19. Support creating a reduction in Rust

A recent area of exploration we have been working on in supporting reductions implemented in languages other than C++. Rust would integrate well with C++ and VW and as such we would like it to become well supported in the ecosystem. Initial work for Rust+VW has been started here, but more work in needed on the C API and the Rust bindings consuming it.


  • Flesh out required functions in the new C API to facilitate required functionality
  • Simple reduction implemented in Rust

Stretch Goals

  • NPM package.
  • Support dynamic loading of the reduction


  • Ability to define and run a reduction implemented in Rust

20. AutoML for online learning

Hyperparameter tuning is widely used in machine learning when trying to find the optimal learning algorithm. This is usually achieved via hyperparameter sweeping and is often performed manually, while requires enough knowledge and understanding of the data and the learning algorithm at hand.

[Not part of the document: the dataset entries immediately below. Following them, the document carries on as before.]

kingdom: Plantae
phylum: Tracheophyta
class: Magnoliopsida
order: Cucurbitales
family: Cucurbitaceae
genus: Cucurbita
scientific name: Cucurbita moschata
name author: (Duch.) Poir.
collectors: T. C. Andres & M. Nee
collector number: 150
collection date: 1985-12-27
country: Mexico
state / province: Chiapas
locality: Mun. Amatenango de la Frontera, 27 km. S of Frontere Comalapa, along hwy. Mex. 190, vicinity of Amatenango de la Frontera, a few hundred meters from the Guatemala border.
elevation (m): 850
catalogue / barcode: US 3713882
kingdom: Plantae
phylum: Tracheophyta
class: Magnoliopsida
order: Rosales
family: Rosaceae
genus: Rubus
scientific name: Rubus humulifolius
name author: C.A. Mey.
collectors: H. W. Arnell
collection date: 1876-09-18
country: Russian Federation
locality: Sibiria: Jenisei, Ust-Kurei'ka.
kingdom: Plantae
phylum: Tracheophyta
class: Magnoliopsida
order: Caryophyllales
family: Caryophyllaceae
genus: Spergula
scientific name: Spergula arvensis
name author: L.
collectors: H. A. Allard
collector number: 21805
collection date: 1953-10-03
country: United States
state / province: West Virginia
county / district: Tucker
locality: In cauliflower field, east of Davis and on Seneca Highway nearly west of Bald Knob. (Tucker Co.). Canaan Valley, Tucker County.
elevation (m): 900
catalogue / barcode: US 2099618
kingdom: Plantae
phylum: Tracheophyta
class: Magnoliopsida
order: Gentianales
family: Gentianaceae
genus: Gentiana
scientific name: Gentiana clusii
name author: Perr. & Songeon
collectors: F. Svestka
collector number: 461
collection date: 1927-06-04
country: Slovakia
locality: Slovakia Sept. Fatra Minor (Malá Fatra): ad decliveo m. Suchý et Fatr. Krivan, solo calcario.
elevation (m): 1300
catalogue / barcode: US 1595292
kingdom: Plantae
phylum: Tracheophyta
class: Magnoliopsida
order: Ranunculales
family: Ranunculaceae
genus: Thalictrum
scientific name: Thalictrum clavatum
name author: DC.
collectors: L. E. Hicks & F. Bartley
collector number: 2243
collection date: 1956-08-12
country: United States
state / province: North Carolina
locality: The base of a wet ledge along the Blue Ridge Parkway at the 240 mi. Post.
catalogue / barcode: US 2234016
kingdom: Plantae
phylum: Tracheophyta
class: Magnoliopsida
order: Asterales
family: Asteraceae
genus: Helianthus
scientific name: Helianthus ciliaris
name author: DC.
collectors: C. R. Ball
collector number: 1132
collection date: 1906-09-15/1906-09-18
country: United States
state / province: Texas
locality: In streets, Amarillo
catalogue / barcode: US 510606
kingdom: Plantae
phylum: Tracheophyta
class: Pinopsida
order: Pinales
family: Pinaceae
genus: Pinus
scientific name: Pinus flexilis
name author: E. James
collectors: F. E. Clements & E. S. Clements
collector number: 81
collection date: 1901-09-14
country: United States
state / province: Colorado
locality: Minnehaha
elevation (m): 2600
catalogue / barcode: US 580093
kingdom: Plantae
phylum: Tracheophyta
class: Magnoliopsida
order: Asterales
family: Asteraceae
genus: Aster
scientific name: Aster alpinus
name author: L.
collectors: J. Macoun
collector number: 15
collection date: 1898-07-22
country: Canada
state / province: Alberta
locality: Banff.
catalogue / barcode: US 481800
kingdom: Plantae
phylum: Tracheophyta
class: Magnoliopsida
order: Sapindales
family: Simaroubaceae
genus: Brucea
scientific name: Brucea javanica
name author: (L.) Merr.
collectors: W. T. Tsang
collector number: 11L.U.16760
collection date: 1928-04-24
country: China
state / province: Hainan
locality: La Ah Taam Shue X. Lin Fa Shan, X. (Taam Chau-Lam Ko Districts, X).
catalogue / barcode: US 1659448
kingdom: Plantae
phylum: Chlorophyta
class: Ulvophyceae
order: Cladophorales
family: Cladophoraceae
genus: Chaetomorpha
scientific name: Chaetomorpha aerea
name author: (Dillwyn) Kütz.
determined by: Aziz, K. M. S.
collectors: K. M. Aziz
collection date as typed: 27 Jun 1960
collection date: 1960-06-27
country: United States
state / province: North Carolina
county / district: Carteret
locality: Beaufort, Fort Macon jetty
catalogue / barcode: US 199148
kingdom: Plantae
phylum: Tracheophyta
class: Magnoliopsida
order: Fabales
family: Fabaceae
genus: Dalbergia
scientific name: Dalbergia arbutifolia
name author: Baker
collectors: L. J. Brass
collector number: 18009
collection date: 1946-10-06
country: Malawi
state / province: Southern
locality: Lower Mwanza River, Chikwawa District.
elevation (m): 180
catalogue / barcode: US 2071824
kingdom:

This project will focus on implementing AutoML techniques for online training in VW, focusing on the area of hyperparameter tuning.


  • Implement AutoML techniques
  • Provide visualizations (or other appropriate output) that demonstrates the parameter tuning and how the model learns to perform better/worse as the parameters are tuned


  • PR against the vowpalwabbit repo
  • wiki-page describing how to achieve auto parameter tuning

21. Federated Residual Learning Prototype

Traditional Machine Learning requires clients to share data with a central service, which learns joint models across all clients. This results in the need for large joint models to faithfully capture all clients’ data, with large memory and inference time needs, as well as is undesirable from a privacy perspective. Simply learning local models on the clients, which preserves privacy, is also typically undesirable as each client sees only a small volume of data. The paper outlines a Federated Learning approach which blends local personalized models with global joint models, and achieves higher performance than purely joint or local learning approaches. This project aims to implement the algorithms laid out in the paper using VW and evaluating them at scale.


  • Client and server implementations of FedRes, as well as other popular Federated Learning algorithms.
  • Study its performance using a diverse collection of datasets.

22. Safe Contextual Bandits

Contextual Bandit algorithms are commonly designed to maximize the expected reward over time which is the right choice in scenarios where the only cost of choosing the worst arm is increased regret. In systems settings where there’s an SLA or safety constraint, avoiding bad actions is as important as learning the optimal one.   The goal of this project is to address those scenarios by developing a CB algorithm that takes a constraint signal together with the reward signal and trains a policy that maximizes reward subject to the probability of violating the constraint signal.